V. 7. Ah, l’extraordinaire Remoleux, qu’on voit dans tous vos films et qui était aussi dans «Cinéma-Cinémas»…

 J.-P.M. Justement, cette expérience de tournage rapide, 12 minutes en 48 heures, a été une bonne leçon pour moi. Je n’avais jamais fait de 16 mm. J’aimerais recommencer et tourner cette série très vite, à la fois pour la TV et pour une diffusion vidéo, on pourrait en mettre quatre par cassette. Ce seraient les aventures d’un naïf, une sorte de Candide-Remoleux qui ferait tous les métiers : cambrioleur, bistrot, peintre, coiffeur… Une galerie de caractères comme La Bruyère…

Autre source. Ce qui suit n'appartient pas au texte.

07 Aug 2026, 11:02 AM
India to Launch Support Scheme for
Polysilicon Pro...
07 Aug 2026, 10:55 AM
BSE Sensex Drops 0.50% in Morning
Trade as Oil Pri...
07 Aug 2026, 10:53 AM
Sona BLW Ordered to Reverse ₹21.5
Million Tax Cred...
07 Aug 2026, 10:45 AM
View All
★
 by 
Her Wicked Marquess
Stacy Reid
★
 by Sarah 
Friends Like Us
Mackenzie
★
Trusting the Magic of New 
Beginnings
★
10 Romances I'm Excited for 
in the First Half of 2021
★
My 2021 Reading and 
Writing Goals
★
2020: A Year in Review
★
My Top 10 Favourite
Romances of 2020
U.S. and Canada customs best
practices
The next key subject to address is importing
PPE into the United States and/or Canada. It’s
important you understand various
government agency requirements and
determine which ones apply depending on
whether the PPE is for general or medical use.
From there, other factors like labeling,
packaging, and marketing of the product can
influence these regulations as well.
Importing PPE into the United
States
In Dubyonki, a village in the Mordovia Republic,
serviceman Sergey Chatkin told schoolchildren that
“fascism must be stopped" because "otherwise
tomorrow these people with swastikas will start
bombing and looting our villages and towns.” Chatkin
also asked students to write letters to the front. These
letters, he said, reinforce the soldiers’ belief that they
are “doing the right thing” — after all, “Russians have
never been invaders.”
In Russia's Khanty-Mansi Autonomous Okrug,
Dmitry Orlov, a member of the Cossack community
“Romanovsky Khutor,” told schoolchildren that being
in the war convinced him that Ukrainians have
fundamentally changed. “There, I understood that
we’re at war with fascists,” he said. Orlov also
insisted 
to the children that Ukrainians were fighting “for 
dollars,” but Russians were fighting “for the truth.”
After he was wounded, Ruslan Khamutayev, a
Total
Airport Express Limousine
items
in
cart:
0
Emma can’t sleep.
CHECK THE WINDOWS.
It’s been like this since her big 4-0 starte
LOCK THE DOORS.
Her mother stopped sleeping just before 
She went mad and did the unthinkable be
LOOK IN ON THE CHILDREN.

V. 7. Certains burlesques ont exploité ce principe, comme Laurel et Hardy.

 J.-P.M. Avec cette différence que les films de Laurel et Hardy étaient faits pour plaire et que les miens seront faits pour déplaire, comme des révélateurs qui dérangent. J’ai trouvé le titre de ma société : «Les chiens aboient, la caravane passe». Je ferai un générique pompeux comme celui de la MGM avec- un vrai chien et des chameaux qui défilent dans le fond. La série pourrait s’appeler « Mocky s’moque» ou «Bestiaire». Je pense qu’on pourrait vendre les cassettes par correspondance, en souscription.

V. 7. Avec Remoleux et les autres, vous dénichez toujours des personnages bizarres, étonnants…

 J.-P.M. Dans le cinéma d’aujourd’hui, on ne se fait plus de tête. Sur l’écran, on ne voit que des gens de tous les jours. Or, c’est faux, comme ces personnages qui ont un langage « à la mode ». Dans le métro, il n’y a pas que des types qui disent «cool» et «super». Je n’aime pas ça, comme je n’aime pas tutoyer les gens. Aujourd’hui, dans les Maisons de la Culture, on me tape sur le ventre en m’appelant «Mon vieux». Je ne veux pas qu’on m’appelle «Maître», mais enfin… Dans le cinéma aujourd’hui, on meurt de manque de physiques. Je crois beaucoup à un type qui pourrait être un bon comique entre Coluche et Groucho Marx, c’est Gotainer. Je voudrais le faire tourner. Avec «Les aventuriers de l’arche perdue», Spielberg a choisi des gueules bizarres dans l’esprit des années 1930. Aujourd’hui, en France, les types sont tous pareils. Nostalgique du cinéma français des années 1930-1940, jeune comédien avant de se lancer dans la mise en scène, Jean-Pierre Mocky en a gardé le don le plus précieux, ce sens instinctif du spectacle si rare dans les films des années 1980. Les cassettes de ses films enfin disponibles, c’est un vrai bain de jouvence. Profitons-en.